In chemistry, understanding hydrogen ion concentration is crucial. The concentration of hydrogen ions, denoted as \([H^+]\), plays a key role in determining the acidity or basicity of a solution. \([H^+]\) is expressed in moles per liter (M). To calculate \([H^+]\), especially in a neutral solution, you need to understand its relationship with the ion product of water (\(K_w\)). At standard conditions (25°C), \([H^+]\) is equal to \([OH^-]\) meaning \([H^+] = 1.0 \times 10^{-7}\) M. However, this can change with temperature. To find \([H^+]\) at different temperatures, you set up the equation \([H^+]^2 = K_w\). Solving this gives you the concentration of hydrogen ions, which is essential for calculating pH.

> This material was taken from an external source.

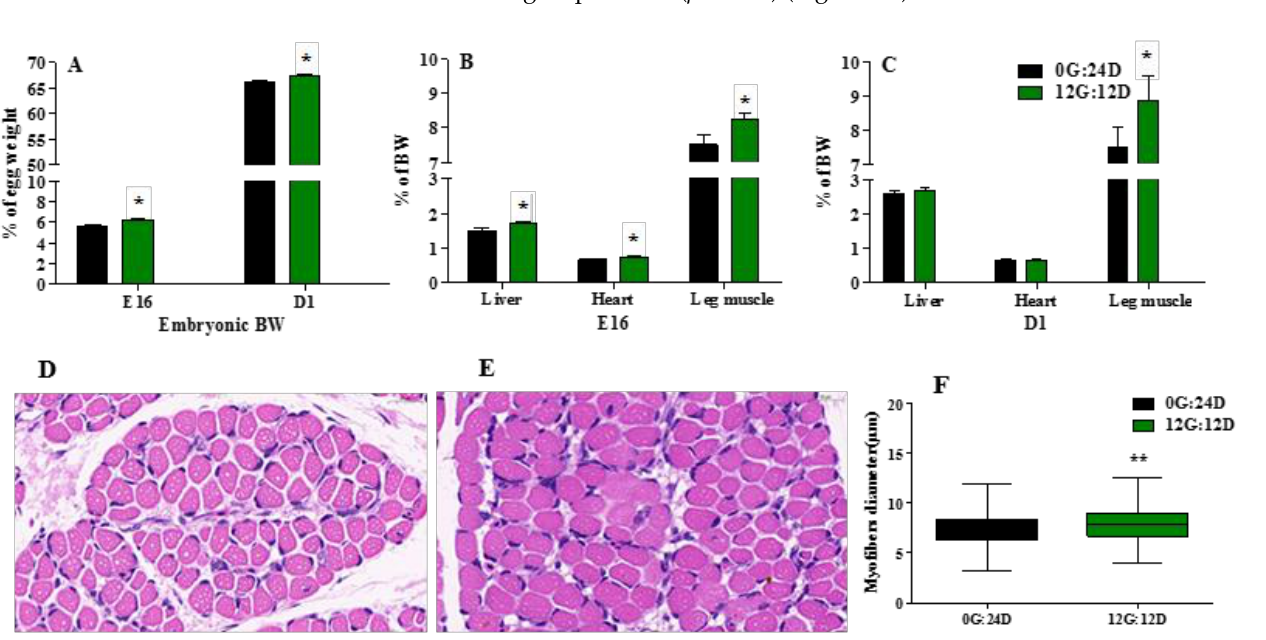
only 7.3 µ m ( p < 0.01, Figure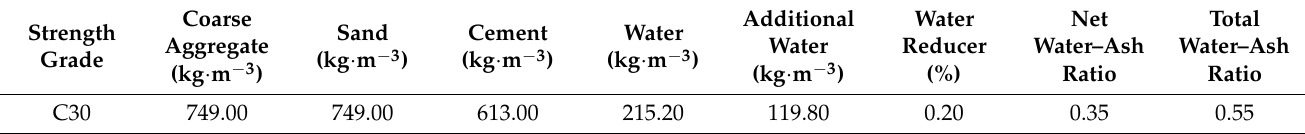
Table 4. Concrete mix ratio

The ion product of water, \(K_w\), is a constant that represents the product of hydrogen ions and hydroxide ions concentrations in water. It varies with temperature and is fundamental to understanding water's behavior as a solvent. At 25°C, \(K_w = 1.0 \times 10^{-14}\) M², but it increases with temperature. In the given problem, \(K_w\) at 50°C is \(5.5 \times 10^{-14}\) M². When \(K_w\) changes, the nature of neutrality changes too. For a neutral solution, \([H^+] = [OH^-]\), so \(K_w = [H^+]^2\). By knowing \(K_w\), you can solve for \([H^+]\), and thus, determine the pH of the solution.

A neutral solution is one where the number of hydrogen ions equals the number of hydroxide ions, \([H^+] = [OH^-]\). At 25°C, a neutral solution has a pH of 7, corresponding to \([H^+] = 1.0 \times 10^{-7}\) M. However, the neutrality concept remains the same even if the pH isn’t exactly 7 at other temperatures.When temperature changes, \(K_w\) varies, altering both \([H^+]\) and pH. For instance, at 50°C, a neutral solution has \([H^+]\) calculated to be \(2.35 \times 10^{-7}\) M, resulting in a pH of 6.63, which is still neutral because \([H^+] = [OH^-]\).Thus, neutrality isn't fixed to pH 7 but depends on \(K_w\) at the given temperature. This concept underlies many practical applications and pH adjustments for various biological and chemical processes.